Our library had a “learn to knit” program last week, and Henry got it into his head that he wanted to go. Though it is possible that I made it sound extra enticing. It’s been years since I’ve knit, and it used to be a daily occurrence (I even made up a pattern once and got to be in a book). Why did I stop? Kids and life encroach on time, I suppose. Anyway, so we went to the library program, which was packed with people (hurray!), which meant we were pretty much on our own while the knitting teachers ran from person to person, instructing. The boys each picked out yarn and got a pair of needles (which they got to keep!), and then I helped them cast on, and started them knitting. They didn’t get it right away (and Eli, being only 3, didn’t really get it at all, though I think he’s close, honestly). Henry will get it with practice. What did happen, though, is that, as I was showing them how to knit, my body kicked into some sense memory meditation thing, and it was like eating a cookie my grandmother made or something. It became difficult for me to give Henry his knitting back.
One thing I did immediately realize is that another reason I stopped knitting is that, when children aren’t acting like dogs, they’re acting like cats. Zuzu kept batting at the yarn and trying to remove the needles from the knitting. I threw her a ball with a bell in it so I could keep knitting (kidding).

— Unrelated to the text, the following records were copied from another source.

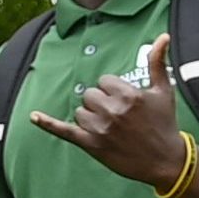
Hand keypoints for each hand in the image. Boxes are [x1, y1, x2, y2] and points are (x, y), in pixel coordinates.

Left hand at [29, 33, 188, 192]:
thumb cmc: (165, 124)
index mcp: (128, 95)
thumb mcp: (164, 91)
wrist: (165, 161)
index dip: (113, 90)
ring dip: (91, 116)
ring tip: (111, 127)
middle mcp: (112, 110)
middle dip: (101, 102)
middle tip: (120, 117)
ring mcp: (100, 129)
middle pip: (89, 94)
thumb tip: (162, 36)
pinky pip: (64, 130)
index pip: (104, 81)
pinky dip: (47, 123)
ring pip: (80, 111)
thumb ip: (157, 62)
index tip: (126, 103)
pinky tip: (33, 116)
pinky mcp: (91, 145)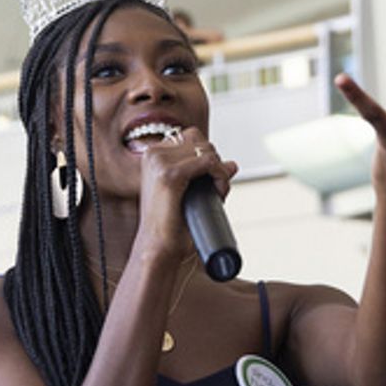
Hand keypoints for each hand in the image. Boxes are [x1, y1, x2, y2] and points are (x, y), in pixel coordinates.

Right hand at [137, 126, 237, 257]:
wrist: (159, 248)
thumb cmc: (172, 225)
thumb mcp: (191, 193)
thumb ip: (209, 175)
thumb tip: (232, 164)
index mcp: (153, 155)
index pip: (191, 137)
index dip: (206, 156)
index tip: (209, 181)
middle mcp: (153, 154)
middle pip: (199, 139)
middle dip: (214, 162)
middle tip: (215, 188)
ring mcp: (159, 162)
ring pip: (206, 149)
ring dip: (218, 170)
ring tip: (215, 192)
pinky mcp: (170, 174)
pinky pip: (209, 162)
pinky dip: (220, 176)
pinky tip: (217, 192)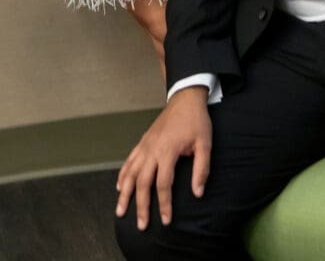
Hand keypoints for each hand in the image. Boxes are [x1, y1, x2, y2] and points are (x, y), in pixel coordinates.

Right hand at [115, 86, 211, 230]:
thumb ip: (202, 169)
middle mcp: (152, 149)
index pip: (163, 185)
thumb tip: (197, 193)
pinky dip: (123, 174)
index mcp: (168, 151)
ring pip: (131, 173)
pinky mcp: (143, 141)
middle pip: (143, 183)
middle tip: (141, 225)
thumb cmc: (196, 121)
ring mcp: (145, 145)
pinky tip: (120, 187)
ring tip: (120, 211)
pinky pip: (129, 160)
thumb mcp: (205, 143)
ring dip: (125, 193)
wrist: (185, 98)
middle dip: (141, 206)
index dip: (164, 205)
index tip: (166, 221)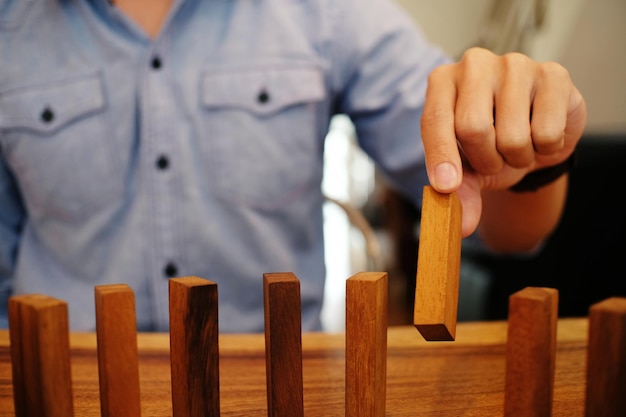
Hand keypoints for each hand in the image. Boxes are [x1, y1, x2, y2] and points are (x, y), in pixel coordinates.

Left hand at [420, 47, 586, 236]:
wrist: (532, 133)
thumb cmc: (488, 146)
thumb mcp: (465, 170)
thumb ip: (458, 194)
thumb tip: (462, 227)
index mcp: (442, 82)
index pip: (435, 121)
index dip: (441, 157)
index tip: (447, 186)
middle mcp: (474, 64)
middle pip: (473, 128)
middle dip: (486, 160)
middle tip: (493, 159)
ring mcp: (515, 64)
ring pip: (513, 135)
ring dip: (517, 157)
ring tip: (517, 144)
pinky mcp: (554, 74)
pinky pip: (547, 132)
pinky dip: (545, 147)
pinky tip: (541, 132)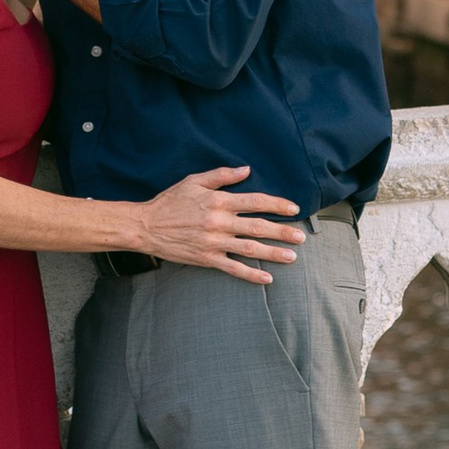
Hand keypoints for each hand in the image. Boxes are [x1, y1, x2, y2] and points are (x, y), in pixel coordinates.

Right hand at [131, 166, 305, 287]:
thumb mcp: (193, 181)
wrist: (146, 226)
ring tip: (292, 257)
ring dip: (273, 253)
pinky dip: (251, 274)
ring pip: (249, 249)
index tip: (294, 209)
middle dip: (282, 232)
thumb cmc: (170, 202)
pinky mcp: (206, 259)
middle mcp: (219, 222)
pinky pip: (233, 268)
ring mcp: (214, 242)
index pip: (255, 201)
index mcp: (219, 201)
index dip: (277, 204)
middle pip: (258, 227)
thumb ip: (221, 176)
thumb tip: (246, 170)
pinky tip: (267, 278)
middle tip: (302, 237)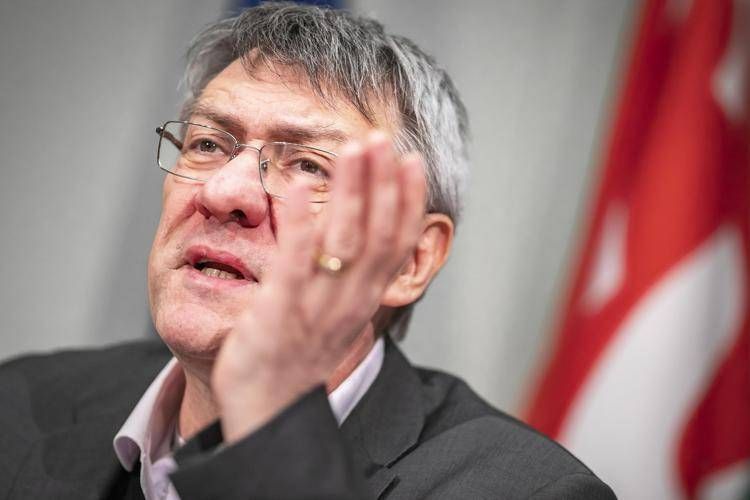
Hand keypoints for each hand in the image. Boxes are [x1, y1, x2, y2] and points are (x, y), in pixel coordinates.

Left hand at [211, 131, 426, 441]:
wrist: (268, 416)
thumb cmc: (297, 360)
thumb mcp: (334, 316)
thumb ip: (345, 276)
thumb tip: (353, 233)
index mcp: (362, 300)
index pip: (396, 245)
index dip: (408, 201)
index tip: (410, 161)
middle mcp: (348, 303)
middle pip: (377, 236)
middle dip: (382, 184)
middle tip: (381, 138)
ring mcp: (316, 309)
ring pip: (345, 244)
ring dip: (351, 193)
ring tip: (352, 150)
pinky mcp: (279, 315)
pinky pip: (293, 265)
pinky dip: (300, 225)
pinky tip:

We got two knitting books out of the library that day: Kids Learn to Knit and Knitting New Scarves. At home, I started standing in the corner when I was supposed to be cleaning, leafing through Knitting New Scarves (like it was Twilight or something! Sheesh!) and fantasizing about what I was going to make. I decided on one with holes that you then knit in a contrasting color, and took myself out to the shed, where all my knitting things were waiting, to see what size double-pointed needles I had (knowing full well I’ve got most every size). In the shed I found an unfinished sweater, two started scarves, an almost-done pair of socks, and the beginnings of a dishcloth. And so I have forbidden myself to buy any new yarn until I finish those projects. I packed one of the scarves and the sweater into my beautiful Knitter’s Review tote (thanks, Clara!), and brought them into the house, where they are being worked on post-kid-bedtime.
One thing I love about knitting is that it offers tangible results in this world I live in, this parenting world where I may not be able to measure success for ten or twenty years. It’s nice to be back to it.